The Melville Charitable Trust has been funding in the area of homelessness for nearly 25 years, with a primary focus on Connecticut and on national policy. When its new executive director arrived six years ago, she embarked on a 12-month planning process. The board and three-person staff dove deep into understanding the key trends affecting homelessness by learning from experts, other funders, and grantees. They emerged with consensus to adopt a more focused approach to supporting systems change, which included investing in more work to prevent homelessness, test new strategies, and ensure solutions were delivered effectively. Although the trust would continue to use Connecticut as a geographic locus, it decided to take a more active role in influencing national dialogue.
Staff and board members knew from the start that systems change is complex, takes time, and requires patience and ingenuity.
Staff capacity was an early obstacle. One staff member was spending considerable time stewarding a mixed-use, 120-unit housing development they had funded years earlier. The solution came in the recruitment of a new partner to manage the operation and a refinancing that freed the trust from ownership. In addition, as the board began to recognize the new strategy’s staffing needs, it authorized funds that allowed the hiring of two additional program officers and a communications manager.
The trust is a founding member of Funders Together to End Homelessness, a national funder network, but it knew the new strategy would require even more collaboration across sectors. The staff experimented with different models of collaboration—sometimes funding a lead organization, sometimes taking the lead, and sometimes stepping in to facilitate. Collaboration with other funders has generally worked well by building a structure that allows others to plug in easily. Staff do find they sometimes have to adjust their expectations to accommodate the different pace at which other funders make decisions. Supporting collaboration at the grantee level has not always been easy in the face of differing agendas, as well as intermittent turf issues among partnering agencies. On occasion, trust staff have stepped in to assist agencies in defining common goals and respective roles for moving forward.

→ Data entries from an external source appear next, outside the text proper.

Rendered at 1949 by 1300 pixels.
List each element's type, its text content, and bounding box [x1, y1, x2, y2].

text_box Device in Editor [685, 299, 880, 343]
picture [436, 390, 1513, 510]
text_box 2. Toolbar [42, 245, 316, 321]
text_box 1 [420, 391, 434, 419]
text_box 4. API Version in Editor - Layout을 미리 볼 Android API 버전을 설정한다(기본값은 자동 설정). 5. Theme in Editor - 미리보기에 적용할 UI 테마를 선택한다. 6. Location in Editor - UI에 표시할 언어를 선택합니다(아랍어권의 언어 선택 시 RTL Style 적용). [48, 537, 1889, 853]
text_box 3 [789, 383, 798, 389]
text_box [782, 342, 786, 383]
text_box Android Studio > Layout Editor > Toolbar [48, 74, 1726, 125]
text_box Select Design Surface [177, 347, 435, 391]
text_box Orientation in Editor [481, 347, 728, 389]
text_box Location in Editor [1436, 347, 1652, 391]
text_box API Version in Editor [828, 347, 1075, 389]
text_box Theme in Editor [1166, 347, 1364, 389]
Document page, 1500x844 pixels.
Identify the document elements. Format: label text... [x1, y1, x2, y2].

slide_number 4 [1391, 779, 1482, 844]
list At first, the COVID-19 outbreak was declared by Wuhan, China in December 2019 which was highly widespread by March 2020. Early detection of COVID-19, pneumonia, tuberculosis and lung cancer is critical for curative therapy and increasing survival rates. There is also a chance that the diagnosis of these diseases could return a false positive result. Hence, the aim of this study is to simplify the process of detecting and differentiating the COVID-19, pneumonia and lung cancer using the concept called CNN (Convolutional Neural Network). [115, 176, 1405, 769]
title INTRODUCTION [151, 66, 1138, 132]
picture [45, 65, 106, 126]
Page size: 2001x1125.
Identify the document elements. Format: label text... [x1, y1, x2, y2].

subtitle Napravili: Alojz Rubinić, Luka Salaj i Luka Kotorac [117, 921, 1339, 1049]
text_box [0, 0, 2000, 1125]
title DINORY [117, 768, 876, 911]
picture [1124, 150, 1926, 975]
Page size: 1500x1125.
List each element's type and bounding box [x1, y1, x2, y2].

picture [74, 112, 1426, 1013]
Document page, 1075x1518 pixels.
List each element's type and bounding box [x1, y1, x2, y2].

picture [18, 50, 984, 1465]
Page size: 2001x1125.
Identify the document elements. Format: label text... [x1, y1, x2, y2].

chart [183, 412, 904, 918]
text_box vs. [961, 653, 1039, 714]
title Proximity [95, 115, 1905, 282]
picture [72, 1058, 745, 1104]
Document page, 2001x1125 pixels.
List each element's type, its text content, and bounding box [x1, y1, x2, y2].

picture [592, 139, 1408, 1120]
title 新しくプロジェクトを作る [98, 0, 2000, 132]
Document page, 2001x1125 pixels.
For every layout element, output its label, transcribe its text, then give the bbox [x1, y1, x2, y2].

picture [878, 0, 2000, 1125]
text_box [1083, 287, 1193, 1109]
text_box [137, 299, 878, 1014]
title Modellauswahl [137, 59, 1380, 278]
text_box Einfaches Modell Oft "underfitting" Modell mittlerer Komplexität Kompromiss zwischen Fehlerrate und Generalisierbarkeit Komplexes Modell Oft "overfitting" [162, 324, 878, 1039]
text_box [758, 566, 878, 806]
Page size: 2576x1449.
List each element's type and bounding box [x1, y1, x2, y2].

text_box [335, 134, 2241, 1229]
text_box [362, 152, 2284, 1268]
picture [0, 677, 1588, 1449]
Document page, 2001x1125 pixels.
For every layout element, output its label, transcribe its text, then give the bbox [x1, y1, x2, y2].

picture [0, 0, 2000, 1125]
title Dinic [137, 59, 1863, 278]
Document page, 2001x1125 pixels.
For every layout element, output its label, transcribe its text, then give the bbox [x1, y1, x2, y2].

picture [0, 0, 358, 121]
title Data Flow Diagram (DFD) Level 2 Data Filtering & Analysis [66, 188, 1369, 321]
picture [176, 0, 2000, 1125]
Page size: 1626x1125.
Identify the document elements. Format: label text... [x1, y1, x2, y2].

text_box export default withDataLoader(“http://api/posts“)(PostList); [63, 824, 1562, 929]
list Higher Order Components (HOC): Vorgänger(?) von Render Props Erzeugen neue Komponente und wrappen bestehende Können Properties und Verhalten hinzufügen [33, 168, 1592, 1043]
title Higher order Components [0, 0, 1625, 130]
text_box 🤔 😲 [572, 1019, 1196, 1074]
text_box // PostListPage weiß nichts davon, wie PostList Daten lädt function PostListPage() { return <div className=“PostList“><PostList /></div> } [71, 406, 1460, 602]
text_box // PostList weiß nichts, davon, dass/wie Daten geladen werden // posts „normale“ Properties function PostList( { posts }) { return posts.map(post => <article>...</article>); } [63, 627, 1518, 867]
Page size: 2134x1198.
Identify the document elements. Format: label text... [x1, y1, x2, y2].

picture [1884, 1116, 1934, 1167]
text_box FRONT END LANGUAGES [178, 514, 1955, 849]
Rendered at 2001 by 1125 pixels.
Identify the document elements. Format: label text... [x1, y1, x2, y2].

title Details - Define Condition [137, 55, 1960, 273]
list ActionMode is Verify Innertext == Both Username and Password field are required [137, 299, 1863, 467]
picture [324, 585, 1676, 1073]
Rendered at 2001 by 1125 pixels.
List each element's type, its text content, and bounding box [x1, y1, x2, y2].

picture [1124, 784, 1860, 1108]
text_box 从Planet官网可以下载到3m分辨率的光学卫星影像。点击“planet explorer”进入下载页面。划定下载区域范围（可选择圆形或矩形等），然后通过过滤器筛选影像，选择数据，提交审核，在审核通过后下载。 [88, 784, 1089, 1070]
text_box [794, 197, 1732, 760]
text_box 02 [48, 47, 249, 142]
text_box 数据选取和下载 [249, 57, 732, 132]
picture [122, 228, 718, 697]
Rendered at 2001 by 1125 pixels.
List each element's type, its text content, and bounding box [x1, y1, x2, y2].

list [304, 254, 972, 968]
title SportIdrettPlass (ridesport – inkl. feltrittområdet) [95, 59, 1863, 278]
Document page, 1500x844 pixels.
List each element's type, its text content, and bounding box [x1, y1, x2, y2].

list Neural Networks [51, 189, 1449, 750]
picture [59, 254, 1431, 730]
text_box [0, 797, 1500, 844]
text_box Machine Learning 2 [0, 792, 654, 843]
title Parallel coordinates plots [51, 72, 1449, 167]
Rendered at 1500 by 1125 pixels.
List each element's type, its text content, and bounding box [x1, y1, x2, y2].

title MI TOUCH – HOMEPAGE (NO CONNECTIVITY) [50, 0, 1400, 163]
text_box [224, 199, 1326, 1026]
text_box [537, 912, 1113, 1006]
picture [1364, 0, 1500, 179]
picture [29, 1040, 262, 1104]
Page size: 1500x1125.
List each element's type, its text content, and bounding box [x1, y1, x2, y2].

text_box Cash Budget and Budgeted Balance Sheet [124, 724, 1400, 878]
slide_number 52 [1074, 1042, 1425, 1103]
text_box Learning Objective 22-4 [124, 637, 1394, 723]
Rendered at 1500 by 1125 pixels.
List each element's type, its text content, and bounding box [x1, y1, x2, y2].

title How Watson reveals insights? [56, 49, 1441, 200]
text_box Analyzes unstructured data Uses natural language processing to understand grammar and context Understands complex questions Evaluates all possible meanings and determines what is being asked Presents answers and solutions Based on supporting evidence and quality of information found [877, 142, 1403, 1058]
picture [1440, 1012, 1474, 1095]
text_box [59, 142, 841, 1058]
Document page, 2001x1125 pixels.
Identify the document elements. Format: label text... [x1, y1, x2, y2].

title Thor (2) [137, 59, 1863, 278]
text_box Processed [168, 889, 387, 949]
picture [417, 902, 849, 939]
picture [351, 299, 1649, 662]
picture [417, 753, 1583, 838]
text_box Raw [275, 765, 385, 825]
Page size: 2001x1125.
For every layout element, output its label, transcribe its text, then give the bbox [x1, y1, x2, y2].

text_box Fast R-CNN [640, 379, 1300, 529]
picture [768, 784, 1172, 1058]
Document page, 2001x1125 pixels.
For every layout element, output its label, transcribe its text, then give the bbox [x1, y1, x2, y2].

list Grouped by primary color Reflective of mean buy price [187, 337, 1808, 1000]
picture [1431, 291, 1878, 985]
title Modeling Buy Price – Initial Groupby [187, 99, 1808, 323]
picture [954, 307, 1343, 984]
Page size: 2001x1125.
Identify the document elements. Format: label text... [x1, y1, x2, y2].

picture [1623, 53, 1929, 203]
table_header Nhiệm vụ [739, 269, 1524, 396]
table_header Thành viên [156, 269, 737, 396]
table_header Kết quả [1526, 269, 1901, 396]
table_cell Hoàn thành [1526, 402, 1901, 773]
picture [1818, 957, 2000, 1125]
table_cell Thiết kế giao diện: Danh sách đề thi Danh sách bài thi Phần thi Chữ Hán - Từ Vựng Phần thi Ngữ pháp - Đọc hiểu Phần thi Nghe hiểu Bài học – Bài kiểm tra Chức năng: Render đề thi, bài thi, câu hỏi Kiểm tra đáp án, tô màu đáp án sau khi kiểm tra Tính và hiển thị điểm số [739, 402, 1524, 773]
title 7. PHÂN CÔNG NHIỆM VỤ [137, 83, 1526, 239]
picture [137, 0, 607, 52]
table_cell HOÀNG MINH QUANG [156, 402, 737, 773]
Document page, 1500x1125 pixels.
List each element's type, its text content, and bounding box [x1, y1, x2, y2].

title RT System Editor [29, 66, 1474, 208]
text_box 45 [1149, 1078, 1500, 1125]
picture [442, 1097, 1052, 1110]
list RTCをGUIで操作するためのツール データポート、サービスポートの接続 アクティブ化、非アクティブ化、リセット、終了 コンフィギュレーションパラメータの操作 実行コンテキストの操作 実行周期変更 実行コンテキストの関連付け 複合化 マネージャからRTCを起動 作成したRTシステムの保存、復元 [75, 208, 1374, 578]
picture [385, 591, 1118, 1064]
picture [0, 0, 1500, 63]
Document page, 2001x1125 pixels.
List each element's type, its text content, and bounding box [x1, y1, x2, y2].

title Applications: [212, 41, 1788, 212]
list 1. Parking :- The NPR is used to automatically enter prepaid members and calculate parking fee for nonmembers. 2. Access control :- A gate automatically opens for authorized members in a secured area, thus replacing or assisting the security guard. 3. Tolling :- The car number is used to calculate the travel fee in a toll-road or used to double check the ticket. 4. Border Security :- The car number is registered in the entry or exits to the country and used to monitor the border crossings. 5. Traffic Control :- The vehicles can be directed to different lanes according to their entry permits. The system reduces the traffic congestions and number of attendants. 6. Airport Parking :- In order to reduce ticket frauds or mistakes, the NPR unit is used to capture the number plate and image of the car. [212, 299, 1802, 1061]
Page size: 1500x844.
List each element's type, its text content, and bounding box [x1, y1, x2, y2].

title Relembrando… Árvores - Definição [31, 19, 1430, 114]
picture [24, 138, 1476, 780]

As the trust has become more intentional about its strategies—professionalizing its work, hiring more staff and consultants, and developing deep content expertise—it has become harder for the board to engage and fully understand the issues. In response, the trust recently adopted a consent agenda at board meetings, which has freed up time for the board to actively engage in learning and strategy discussions.
Staff and board members knew from the start that systems change is complex, takes time, and requires patience and ingenuity. They are well on their way.